**What you need to do**
Of the entries below, return exactly those lines that fall between the one containing "G01X3225800Y2882900D03*" and the one containing "G01X1701800Y330200D03*", the two end lines included.
++++ Recorded information ++++
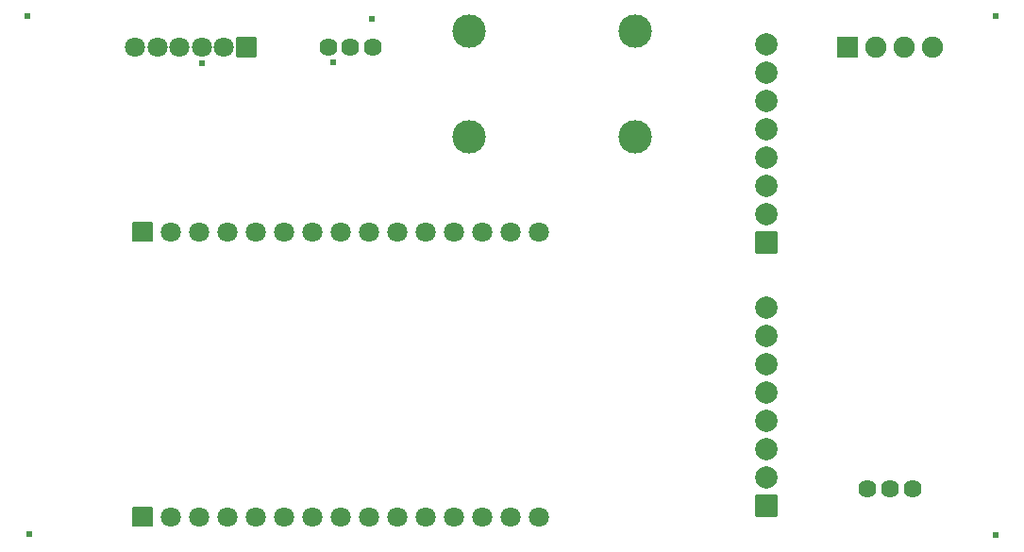
<source format=gts>
G04 Layer: TopSolderMaskLayer*
G04 EasyEDA Pro v2.2.34.8, 2025-02-09 20:03:56*
G04 Gerber Generator version 0.3*
G04 Scale: 100 percent, Rotated: No, Reflected: No*
G04 Dimensions in millimeters*
G04 Leading zeros omitted, absolute positions, 4 integers and 5 decimals*
%FSLAX45Y45*%
%MOMM*%
%AMRoundRect*1,1,$1,$2,$3*1,1,$1,$4,$5*1,1,$1,0-$2,0-$3*1,1,$1,0-$4,0-$5*20,1,$1,$2,$3,$4,$5,0*20,1,$1,$4,$5,0-$2,0-$3,0*20,1,$1,0-$2,0-$3,0-$4,0-$5,0*20,1,$1,0-$4,0-$5,$2,$3,0*4,1,4,$2,$3,$4,$5,0-$2,0-$3,0-$4,0-$5,$2,$3,0*%
%ADD10C,1.8032*%
%ADD11RoundRect,0.18236X-0.81042X0.79782X0.81042X0.79782*%
%ADD12C,3.00319*%
%ADD13RoundRect,0.18449X-0.90936X-0.90936X-0.90936X0.90936*%
%ADD14C,2.0032*%
%ADD15RoundRect,0.1836X-0.8598X0.8598X0.8598X0.8598*%
%ADD16C,1.9032*%
%ADD17C,1.62403*%
%ADD18RoundRect,0.18262X-0.81029X0.81029X0.81029X0.81029*%
%ADD19C,0.61*%
G75*


G04 Pad Start*
G54D10*
G01X4749800Y2882900D03*
G01X4495800Y2882900D03*
G01X4241800Y2882900D03*
G01X3987800Y2882900D03*
G01X3733800Y2882900D03*
G01X3479800Y2882900D03*
G01X3225800Y2882900D03*
G01X2971800Y2882900D03*
G01X2717800Y2882900D03*
G01X2463800Y2882900D03*
G01X2209800Y2882900D03*
G01X1955800Y2882900D03*
G01X1701800Y2882900D03*
G01X1447800Y2882900D03*
G54D11*
G01X1193800Y2882900D03*
G54D10*
G01X4749800Y330200D03*
G01X4495800Y330200D03*
G01X4241800Y330200D03*
G01X3987800Y330200D03*
G01X3733800Y330200D03*
G01X3479800Y330200D03*
G01X3225800Y330200D03*
G01X2971800Y330200D03*
G01X2717800Y330200D03*
G01X2463800Y330200D03*
G01X2209800Y330200D03*
G01X1955800Y330200D03*
G01X1701800Y330200D03*
G01X1447800Y330200D03*
G54D11*
G01X1193800Y330200D03*
G54D12*
G01X5613400Y3741400D03*
G01X5613400Y4691410D03*
G54D13*
G01X6794500Y2794000D03*
G54D14*
G01X6794500Y3048000D03*
G01X6794500Y3302000D03*
G01X6794500Y3556000D03*
G01X6794500Y3810000D03*
G01X6794500Y4064000D03*
G01X6794500Y4318000D03*
G01X6794500Y4572000D03*
G54D13*
G01X6794500Y431800D03*
G54D14*
G01X6794500Y685800D03*
G01X6794500Y939800D03*
G01X6794500Y1193800D03*
G01X6794500Y1447800D03*
G01X6794500Y1701800D03*
G01X6794500Y1955800D03*
G01X6794500Y2209800D03*
G54D15*
G01X7518400Y4546600D03*
G54D16*
G01X7772400Y4546600D03*
G01X8026400Y4546600D03*
G01X8280400Y4546600D03*
G54D17*
G01X3260700Y4546600D03*
G01X3060700Y4546600D03*
G01X2860700Y4546600D03*
G54D10*
G01X1125601Y4546600D03*
G01X1325601Y4546600D03*
G01X1525600Y4546600D03*
G01X1725600Y4546600D03*
G01X1925599Y4546600D03*
G54D18*
G01X2125599Y4546600D03*
G54D17*
G01X8099400Y584200D03*
G01X7899400Y584200D03*
G01X7699400Y584200D03*
G54D12*
G01X4127500Y3741400D03*
G01X4127500Y4691410D03*
G04 Pad End*

G04 Via Start*
G54D19*
G01X1726762Y4406118D03*
G01X2901010Y4408004D03*
G01X3249926Y4803756D03*
G01X8851900Y165100D03*
G01X8851900Y4826000D03*
G01X177800Y177800D03*
G01X165100Y4826000D03*
G04 Via End*

M02*


</source>
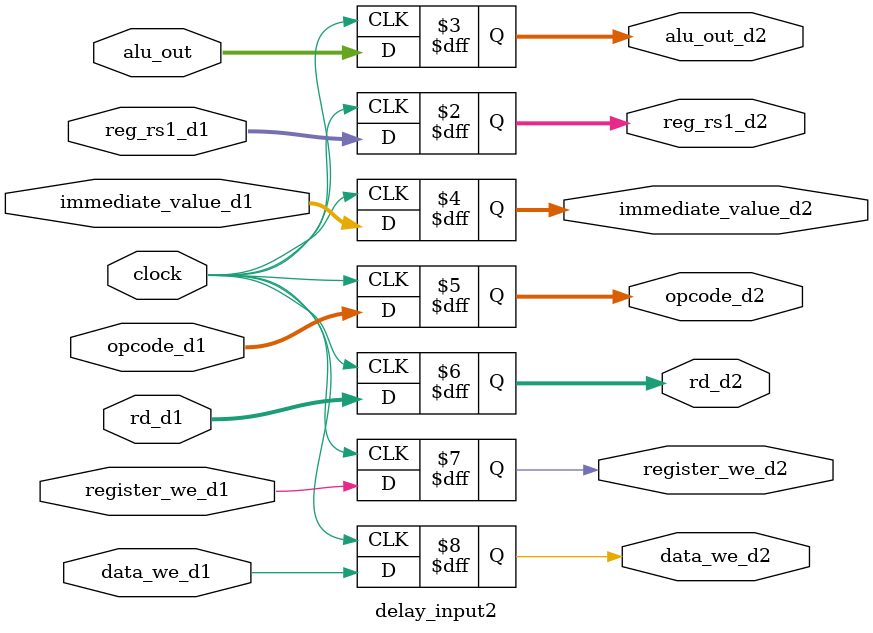
<source format=v>
module delay_input2(clock,reg_rs1_d1,alu_out,immediate_value_d1,opcode_d1,register_we_d1,data_we_d1,rd_d1,reg_rs1_d2,alu_out_d2,immediate_value_d2,opcode_d2,rd_d2,register_we_d2,data_we_d2);
output reg [31:0] reg_rs1_d2,alu_out_d2,immediate_value_d2;
output reg [5:0] opcode_d2;
output reg [4:0] rd_d2;
output reg register_we_d2,data_we_d2;


input[31:0] reg_rs1_d1,alu_out,immediate_value_d1;
input [5:0] opcode_d1;
input [4:0] rd_d1;
input register_we_d1,data_we_d1;
input clock;


always@(posedge clock)
begin
reg_rs1_d2<=reg_rs1_d1;
alu_out_d2 <= alu_out;
immediate_value_d2<= immediate_value_d1;
opcode_d2<=opcode_d1;
rd_d2<=rd_d1;
register_we_d2 <= register_we_d1;
data_we_d2 <= data_we_d1;

end
endmodule

</source>
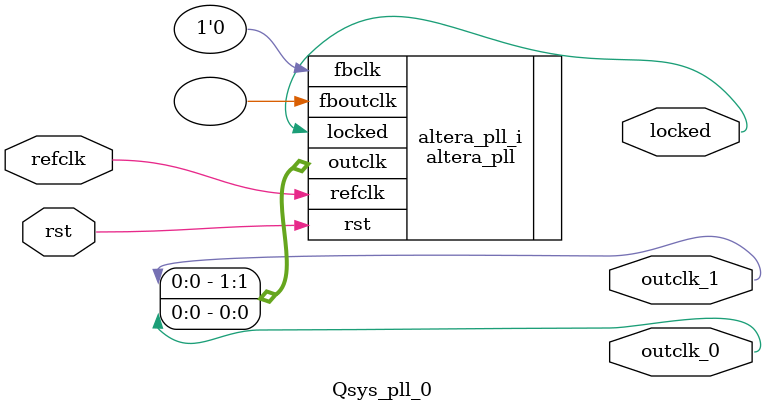
<source format=v>
`timescale 1ns/10ps
module  Qsys_pll_0(

	// interface 'refclk'
	input wire refclk,

	// interface 'reset'
	input wire rst,

	// interface 'outclk0'
	output wire outclk_0,

	// interface 'outclk1'
	output wire outclk_1,

	// interface 'locked'
	output wire locked
);

	altera_pll #(
		.fractional_vco_multiplier("false"),
		.reference_clock_frequency("50.0 MHz"),
		.operation_mode("direct"),
		.number_of_clocks(2),
		.output_clock_frequency0("100.000000 MHz"),
		.phase_shift0("0 ps"),
		.duty_cycle0(50),
		.output_clock_frequency1("40.000000 MHz"),
		.phase_shift1("0 ps"),
		.duty_cycle1(50),
		.output_clock_frequency2("0 MHz"),
		.phase_shift2("0 ps"),
		.duty_cycle2(50),
		.output_clock_frequency3("0 MHz"),
		.phase_shift3("0 ps"),
		.duty_cycle3(50),
		.output_clock_frequency4("0 MHz"),
		.phase_shift4("0 ps"),
		.duty_cycle4(50),
		.output_clock_frequency5("0 MHz"),
		.phase_shift5("0 ps"),
		.duty_cycle5(50),
		.output_clock_frequency6("0 MHz"),
		.phase_shift6("0 ps"),
		.duty_cycle6(50),
		.output_clock_frequency7("0 MHz"),
		.phase_shift7("0 ps"),
		.duty_cycle7(50),
		.output_clock_frequency8("0 MHz"),
		.phase_shift8("0 ps"),
		.duty_cycle8(50),
		.output_clock_frequency9("0 MHz"),
		.phase_shift9("0 ps"),
		.duty_cycle9(50),
		.output_clock_frequency10("0 MHz"),
		.phase_shift10("0 ps"),
		.duty_cycle10(50),
		.output_clock_frequency11("0 MHz"),
		.phase_shift11("0 ps"),
		.duty_cycle11(50),
		.output_clock_frequency12("0 MHz"),
		.phase_shift12("0 ps"),
		.duty_cycle12(50),
		.output_clock_frequency13("0 MHz"),
		.phase_shift13("0 ps"),
		.duty_cycle13(50),
		.output_clock_frequency14("0 MHz"),
		.phase_shift14("0 ps"),
		.duty_cycle14(50),
		.output_clock_frequency15("0 MHz"),
		.phase_shift15("0 ps"),
		.duty_cycle15(50),
		.output_clock_frequency16("0 MHz"),
		.phase_shift16("0 ps"),
		.duty_cycle16(50),
		.output_clock_frequency17("0 MHz"),
		.phase_shift17("0 ps"),
		.duty_cycle17(50),
		.pll_type("General"),
		.pll_subtype("General")
	) altera_pll_i (
		.rst	(rst),
		.outclk	({outclk_1, outclk_0}),
		.locked	(locked),
		.fboutclk	( ),
		.fbclk	(1'b0),
		.refclk	(refclk)
	);
endmodule


</source>
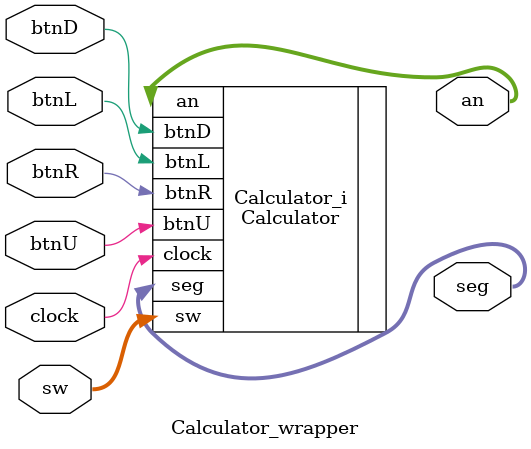
<source format=v>
`timescale 1 ps / 1 ps

module Calculator_wrapper
   (an,
    btnD,
    btnL,
    btnR,
    btnU,
    clock,
    seg,
    sw);
  output [3:0]an;
  input btnD;
  input btnL;
  input btnR;
  input btnU;
  input clock;
  output [6:0]seg;
  input [7:0]sw;

  wire [3:0]an;
  wire btnD;
  wire btnL;
  wire btnR;
  wire btnU;
  wire clock;
  wire [6:0]seg;
  wire [7:0]sw;

  Calculator Calculator_i
       (.an(an),
        .btnD(btnD),
        .btnL(btnL),
        .btnR(btnR),
        .btnU(btnU),
        .clock(clock),
        .seg(seg),
        .sw(sw));
endmodule

</source>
++++
**Expected answer**
G01X3225800Y2882900D03*
G01X2971800Y2882900D03*
G01X2717800Y2882900D03*
G01X2463800Y2882900D03*
G01X2209800Y2882900D03*
G01X1955800Y2882900D03*
G01X1701800Y2882900D03*
G01X1447800Y2882900D03*
G54D11*
G01X1193800Y2882900D03*
G54D10*
G01X4749800Y330200D03*
G01X4495800Y330200D03*
G01X4241800Y330200D03*
G01X3987800Y330200D03*
G01X3733800Y330200D03*
G01X3479800Y330200D03*
G01X3225800Y330200D03*
G01X2971800Y330200D03*
G01X2717800Y330200D03*
G01X2463800Y330200D03*
G01X2209800Y330200D03*
G01X1955800Y330200D03*
G01X1701800Y330200D03*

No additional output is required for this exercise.